Rabada, like all players of the modern era, has experienced the global transition to T20, and benefited from it. In the last seven months, he has played in four different T20 competitions – the SA20, IPL, T20 World Cup and MLC – but no Tests. This is a situation unique to countries who struggle with the costs of hosting Tests. South Africa and West Indies both fall into that category, with CSA opting for two-Test series for the entirety of the 2023-2025 WTC cycle and West Indies due to play the second-fewest number of Tests in the same period: 26 (Sri Lanka, with 25 Tests, have a leaner schedule).
With talk at the recent World Cricket Connect event, hosted by the MCC, of reducing the number of top-tier Test teams to six, South Africa and particularly West Indies, who finished eighth in the last two WTC cycles, have reason to be concerned about their long-format future. But Rabada hopes players can sway the minds of the decision-makers by putting in compelling performances.
“Cricket is about giving entertainment. Sport is about giving entertainment to the fans. And with cricket being the second-most popular sport in the world, after football, based on the numbers in the subcontinent, it’s very certain that cricket is providing entertainment for the fans,” Rabada said. “And for the fans to get good entertainment, the cricket has to be good. I just feel as if when good cricket is played, then the best teams want to play against those teams. It’s up to us to play good Test cricket. And if you play good Test cricket, then you start to get a good following.”
“We saw when West Indies went and beat Australia, that brought a spark back to West Indies Test cricket. And more of that just needs to happen. The celebrations after Shamar Joseph bowled the way that he did – people were crying, people were very emotional. A picture tells a story of a thousand words. So all you have to do is look at those scenes and it’ll tell you.”
South Africa have not been a consistently competitive force in the longest format, especially against Big Three sides, since around 2017-18. The years 2017 and 2018 are the only two in Rabada’s career when he has played 10 or more Tests. In three of the last four years, he has played five Tests or fewer.
Despite that, his returns remain among the best in the world. Rabada is ranked fourth on the ICC Test bowling charts and is within touching distance of becoming the sixth South African to take 300 wickets. He needs only nine more. If he gets there in the first Test against West Indies, he will do it as quickly as Allan Donald, and only one Test slower than Dale Steyn, which emphasises his place among the greats, even though he is trying not to think about it.

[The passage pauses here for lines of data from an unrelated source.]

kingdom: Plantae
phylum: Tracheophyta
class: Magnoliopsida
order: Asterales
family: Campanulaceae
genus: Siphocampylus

“It will be such a special landmark but I’m not focused on that. It will just be a byproduct,” he said. “I’m just focused on making sure that I’m there for the team and that I find a way to put in a performance. Putting in a performance ultimately means that the team is moving in the right direction and that I’m doing my part.”
That also includes playing the kind of cricket that fans will want to watch, starting with the West Indies tour. Though South Africa made an entertaining comeback to international cricket against West Indies in 1992, their meetings since then have been one-sided, and when played in the Caribbean, take place at awkward hours for their home support. West Indies have never won a Test series against South Africa, apart from the one-off game 32 years ago, and have not beaten them in a Test match since 2007. In the West Indies, they last beat South Africa in 2001. So it’s no surprise to hear Rabada say, “We know that we can beat them. We do believe that we can beat them,” but also that there’s something bigger than just winning at stake.
It’s also about the future of the game. “The Caribbean is my favourite place to tour. I love coming here. There’s a lot of history and cricket and cricketing history here,” he said. “It will be sad if there are only six (Test) teams and it would be sad to not see West Indies cricket in and amongst the top teams as they used to be because they used to dominate world cricket.”